By now, just about everyone knows that Senator Sanders has explained why he is in such a hole on pledged delegates is because he got his clocked clean (from Thursday’s debate) in the Deep South which is the most conservative part of the country (interview with Larry Wilmore). Charles M. Blow, in this New York Times column, rightly takes him to task on those remarks. Himself a child of the Deep South, notes that most people would apply that term to his native Louisiana, and Mississippi, Alabama, Georgia and South Carolina. He also notes that with the exception of Oklahoma, Sanders lost the South as a whole. Then he notes:
It also must be pointed out that there is a racial dimension to Sanders’ dismissal, however inadvertent it is.
Blow reminds us that in each of the Deep South states for which we have exit polls, a majority of the voters were Black, a key Democratic constituency (no exit polls for Lousiana), whereas the only state of his recent wins for which we have exit polls, Wisconsin, had less than 10% of primary voters who were Black.
As you read this column, you might, as I did, remember that Blow started with his newspaper doing graphics for data: he knows how to dig into data.
He quotes Nate Silver
“Clinton has won or is favored to win almost every state where the turnout demographics strongly resemble those of Democrats as a whole.”
And there is more data.
Of the 7 states that Sanders had recently won,
four haven’t voted for the Democratic candidate in a general election since they went for Lyndon B. Johnson in 1964.
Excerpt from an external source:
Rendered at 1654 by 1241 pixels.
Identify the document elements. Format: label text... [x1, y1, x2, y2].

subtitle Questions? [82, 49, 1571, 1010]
The only Southern state that has had that long of a drought for Democrats is Oklahoma — yes, the one southern state that Sanders won.
As for the racial element, there is this paragraph:
It is true that blacks in general can be just as conservative as Republicans on some moral issues. But blacks tend to be quite liberal on the question of the size and role of the government. For instance, a 2012 Pew Research Center report found that “78 percent of blacks support government guarantees of food and shelter, compared with 52 percent of whites.” That position should have meshed well with Sanders’s expansive ideas.
So why didn’t they? Blow offers the following observation:
Sanders simply has to own the fact that he didn’t sell his message well in the South, and those voters never warmed to his vision or his ability to execute it.
But he still needs to embrace and excite those voters should he become the nominee. He would need them for his much-ballyhooed political revolution. They will have to show up and flip Senate and House seats as well as governorships and control of statehouses.
That includes not just the Deep South, but those states where Sanders lost in the South that are clearly swing states: NC, VA, and FL. Blow reminds us of their status as swing states, and I remind you that should the Democrats win those three a Republican cannot win. I also remind you that Obama won NC in 2008 and the other two both times.
Blow also talks about the need Sanders would have to motivate Blacks to turn out for him should he get the nomination. Might I suggest that having so far failed to really connect with that community, he might have as great a problem there as some Sanders supporters argue Clinton would in motivating his young and independent voters to turn out for her?
He also talks about how we have seen change, even in Deep South Louisiana, where since John Bel Edwards replaced Bobby Jindal we have seen an expansion of Medicaid covering hundreds of thousands of people, most of whom I would expect are themselves Black.
Blow then turns the language of Sanders back on him:
That’s how revolutions work: From the ground up, in unlikely places and against the odds. A revolution is not evidenced by your success in territory you already control, but in territory that you don’t.
But that is only a preface to his final paragraph, which I think should be directed not merely to Sanders and his campaign, but to all journalists dealing with them in the event they continue to press this lame excuse:
Sanders must abandon this “Deep South” talking point immediately. He’s better than this, and he should know better.
I hope he does. Somehow I have my doubts. And yes, he should know better.